Great article! Very clear explanations, it's great to have these summaries and not have to spend hours going through the papers.
Thanks!
This is a brilliant read. You never fail to impress !
What a great post!!! Thank you so much. I loved it and it helped me understand a lot of things.
Just a small detail: I think there’s a typo in "the just-realized o3 model". I assume you meant "just-released".
Thanks again for your work!
Thanks! And you are totally right, I meant to write "just-released" not "just-realized". This was "just-fixed" :D
in relation to this sentence: "And since distillation, in this paper, meant instruction fine-tuning on chain-of-thought data, it's likely that pre-training on data that includes chain-of-thought data induces these abilities as well" I think it is completely analogous to the concept of continue-pretraining where I try to adapt the model to my context in a next-token prediction approach. I consider it "obvious", in the sense that it does not surprise me at all.

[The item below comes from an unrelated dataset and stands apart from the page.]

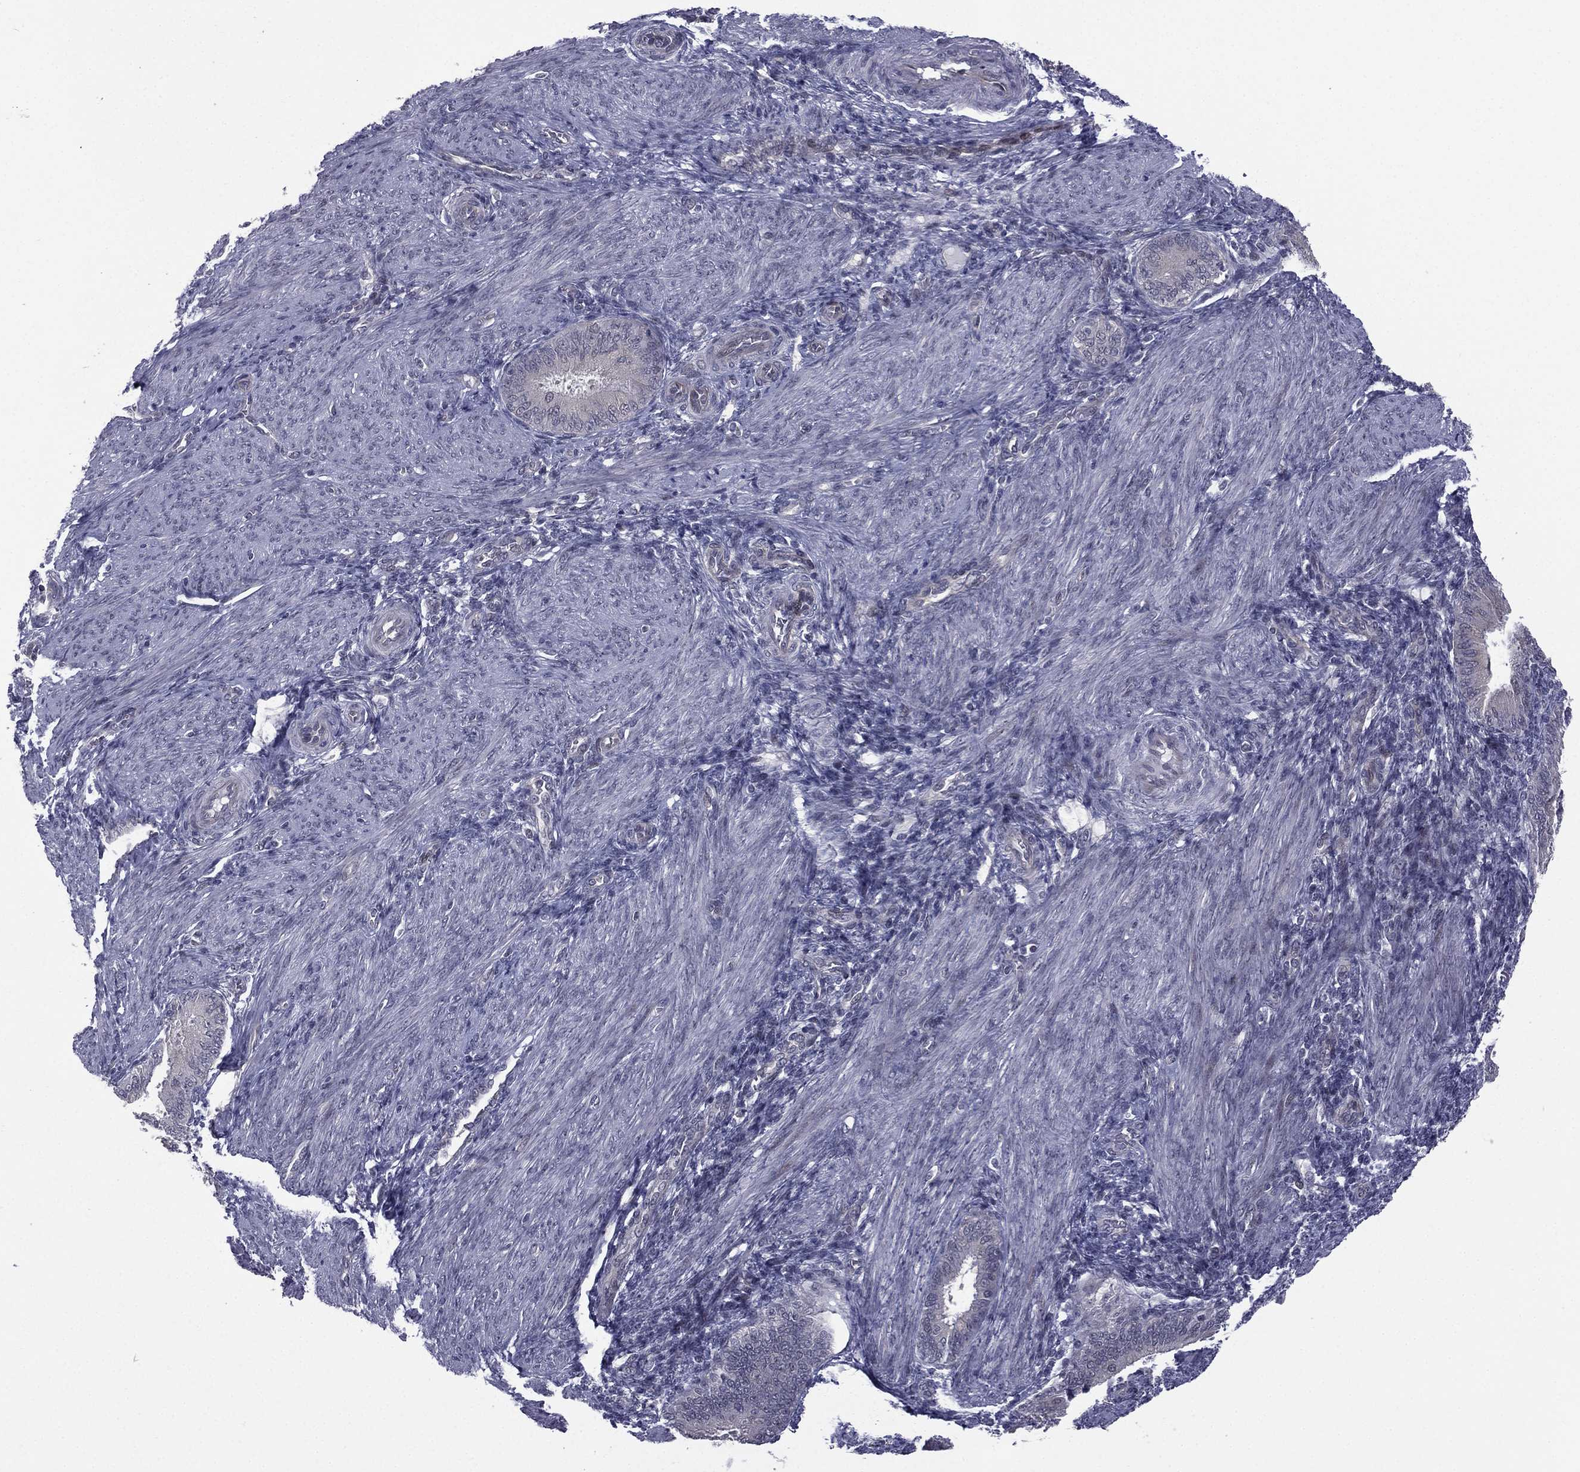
{"staining": {"intensity": "negative", "quantity": "none", "location": "none"}, "tissue": "endometrium", "cell_type": "Cells in endometrial stroma", "image_type": "normal", "snomed": [{"axis": "morphology", "description": "Normal tissue, NOS"}, {"axis": "topography", "description": "Endometrium"}], "caption": "High power microscopy photomicrograph of an immunohistochemistry image of unremarkable endometrium, revealing no significant expression in cells in endometrial stroma. Nuclei are stained in blue.", "gene": "ACTRT2", "patient": {"sex": "female", "age": 39}}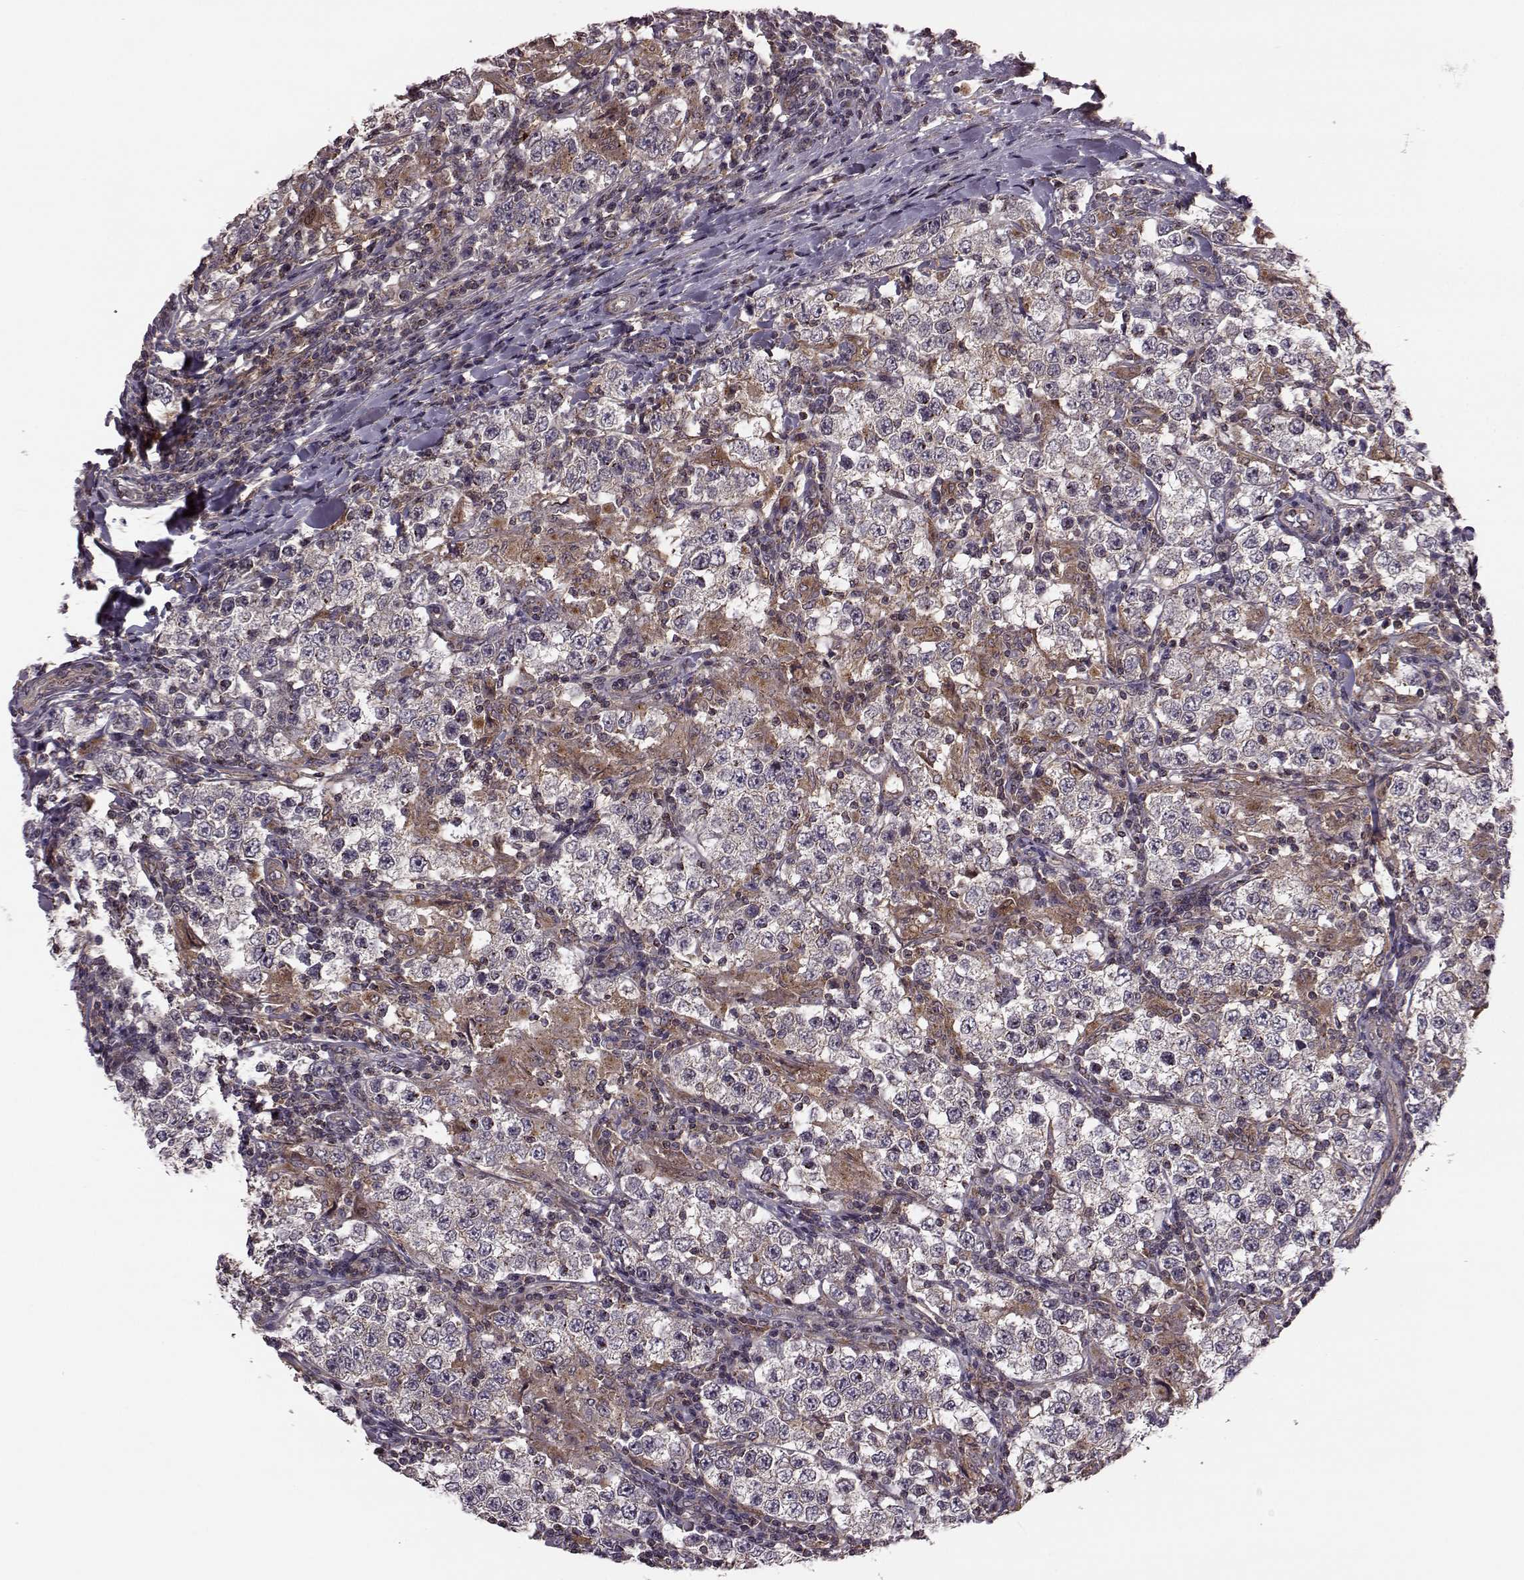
{"staining": {"intensity": "strong", "quantity": "25%-75%", "location": "cytoplasmic/membranous"}, "tissue": "testis cancer", "cell_type": "Tumor cells", "image_type": "cancer", "snomed": [{"axis": "morphology", "description": "Seminoma, NOS"}, {"axis": "morphology", "description": "Carcinoma, Embryonal, NOS"}, {"axis": "topography", "description": "Testis"}], "caption": "Strong cytoplasmic/membranous expression is appreciated in approximately 25%-75% of tumor cells in testis seminoma.", "gene": "FNIP2", "patient": {"sex": "male", "age": 41}}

Yes, the training task in pre-training and SFT is exactly the next-token prediction task with the same cross-entropy loss.
Btw another example is that many base models can now follow instructions quite well to some extend (whereas, back in the day, base models were terrible at that). This is mostly due to the fact that pre-training data now also contains Q&A data. Some of it is coincidental, but it's also often done deliberately now as I described a while back in
"New LLM Pre-training and Post-training Paradigms" (https://magazine.sebastianraschka.com/p/new-llm-pre-training-and-post-training)
I loved the combo of the RL summary and the selected papers. I definitely want to check out the one about the logic puzzles and the one extending RL to other domains; it seems like there’s still a lot to be discovered in these spaces.
Sir you're one of the greatest minds in AI. Another excellent compilation. Your work is genuinely inspiring
Thanks, Devansh!
Very detailed and interesting. Thanks for it!
Olá Raschka, obrigado pelos artigos sempre excelente conteúdo
Quite a detailed overview, great work!